Here is the list of PCI devices:
can@can-tuf-fx506hm:~$ sudo lspci
0000:00:00.0 Host bridge: Intel Corporation 11th Gen Core Processor Host Bridge/DRAM Registers (rev 05)
0000:00:01.0 PCI bridge: Intel Corporation 11th Gen Core Processor PCIe Controller #1 (rev 05)
0000:00:02.0 VGA compatible controller: Intel Corporation TigerLake-H GT1 [UHD Graphics] (rev 01)
0000:00:04.0 Signal processing controller: Intel Corporation TigerLake-LP Dynamic Tuning Processor Participant (rev 05)
0000:00:06.0 System peripheral: Intel Corporation Device 09ab
0000:00:07.0 PCI bridge: Intel Corporation Tiger Lake-H Thunderbolt 4 PCI Express Root Port #0 (rev 05)
0000:00:08.0 System peripheral: Intel Corporation GNA Scoring Accelerator module (rev 05)
0000:00:0a.0 Signal processing controller: Intel Corporation Tigerlake Telemetry Aggregator Driver (rev 01)
0000:00:0d.0 USB controller: Intel Corporation Tiger Lake-H Thunderbolt 4 USB Controller (rev 05)
0000:00:0d.2 USB controller: Intel Corporation Tiger Lake-H Thunderbolt 4 NHI #0 (rev 05)
0000:00:0e.0 RAID bus controller: Intel Corporation Volume Management Device NVMe RAID Controller
0000:00:14.0 USB controller: Intel Corporation Tiger Lake-H USB 3.2 Gen 2x1 xHCI Host Controller (rev 11)
0000:00:14.2 RAM memory: Intel Corporation Tiger Lake-H Shared SRAM (rev 11)
0000:00:14.3 Network controller: Intel Corporation Tiger Lake PCH CNVi WiFi (rev 11)
0000:00:15.0 Serial bus controller: Intel Corporation Tiger Lake-H Serial IO I2C Controller #0 (rev 11)
0000:00:16.0 Communication controller: Intel Corporation Tiger Lake-H Management Engine Interface (rev 11)
0000:00:1d.0 PCI bridge: Intel Corporation Device 43b6 (rev 11)
0000:00:1f.0 ISA bridge: Intel Corporation Tiger Lake-H LPC/eSPI Controller (rev 11)
0000:00:1f.3 Audio device: Intel Corporation Tiger Lake-H HD Audio Controller (rev 11)
0000:00:1f.4 SMBus: Intel Corporation Tiger Lake-H SMBus Controller (rev 11)
0000:00:1f.5 Serial bus controller: Intel Corporation Tiger Lake-H SPI Controller (rev 11)
0000:01:00.0 VGA compatible controller: NVIDIA Corporation GA106M [GeForce RTX 3060 Mobile / Max-Q] (rev a1)
0000:01:00.1 Audio device: NVIDIA Corporation Device 228e (rev a1)
0000:2d:00.0 Ethernet controller: Realtek Semiconductor Co., Ltd. RTL8111/8168/8411 PCI Express Gigabit Ethernet Controller (rev 15)
10000:e0:06.0 PCI bridge: Intel Corporation 11th Gen Core Processor PCIe Controller #0 (rev 05)
10000:e1:00.0 Non-Volatile memory controller: SK hynix Gold P31 SSD

Latest version of Nvidia Driver 515 is installed:

can@can-tuf-fx506hm:~$ sudo apt-get install nvidia-driver-515
nvidia-driver-515 is already the newest version (515.65.01-0ubuntu0.22.04.1).

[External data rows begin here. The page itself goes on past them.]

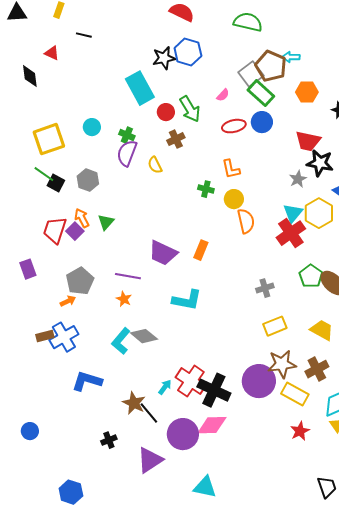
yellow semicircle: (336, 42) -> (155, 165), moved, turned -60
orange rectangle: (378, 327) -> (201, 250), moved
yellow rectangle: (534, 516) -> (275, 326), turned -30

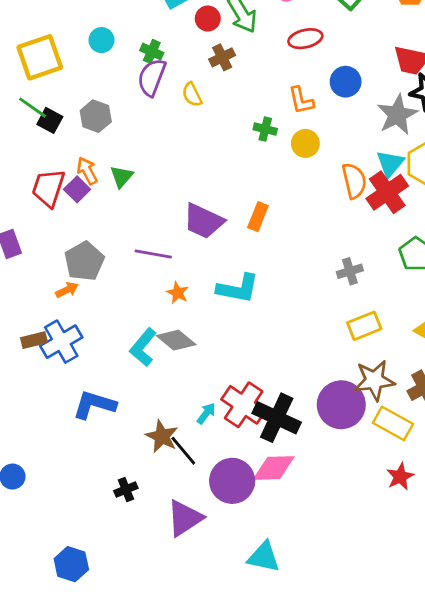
blue circle: (262, 122) -> (346, 82), moved
gray star: (298, 179) -> (397, 115), size x1.6
orange semicircle: (246, 221) -> (354, 181), moved
orange star: (124, 299) -> (178, 293), moved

Can you help me to fix this black screen / frozen laptop problem?

Best Regards,
Can

Please run nvidia-bug-report.sh as root after that happened and attach the resulting nvidia-bug-report.log.gz file to your post.

It happened today again, I waited about 5 minutes and then restarted laptop by 5 seconds on Power button.
Here is the results from the
sudo nvidia-bug-report.sh

nvidia-bug-report.log.gz (372.1 KB)

Aug 11 18:48:08 can-tuf-fx506hm kernel: NVRM: Xid (PCI:0000:01:00): 79, pid='<unknown>', name=<unknown>, GPU has fallen off the bus.
Aug 11 18:48:08 can-tuf-fx506hm kernel: NVRM: GPU 0000:01:00.0: GPU has fallen off the bus.

Since it’s a notebook, this looks like it’s beginning to die.
If still under warranty, try to reproduce it using Windows, then have it replaced by asus.

I have forgot to mention this error happens randomly, only when Ubuntu decides to go suspend or power saving / hibernate mode after some inactive time. Then sometimes, I can not wake up the Laptop anymore.
Can that be a driver issue related with Power + Nvidia Drivers under Linux?

I dropped to opensource driver and I did not have any issues with the opensource driver for a long while therefore I do not think this is an hardware issue.
I can also try to reproduce it with Windows, I did not installed Windows on it yet but I can try with one of old Windows 10 licenses…

I am using this Laptop only 5 about months since I buy it.
If it is beginning to die I would probably avoid any product created by Nvidia and Asus in future.
That combination worked for me more than 10 years on my previous laptop.

If it only happens after suspend, then it rather sounds like a bios issue. Please check for an update.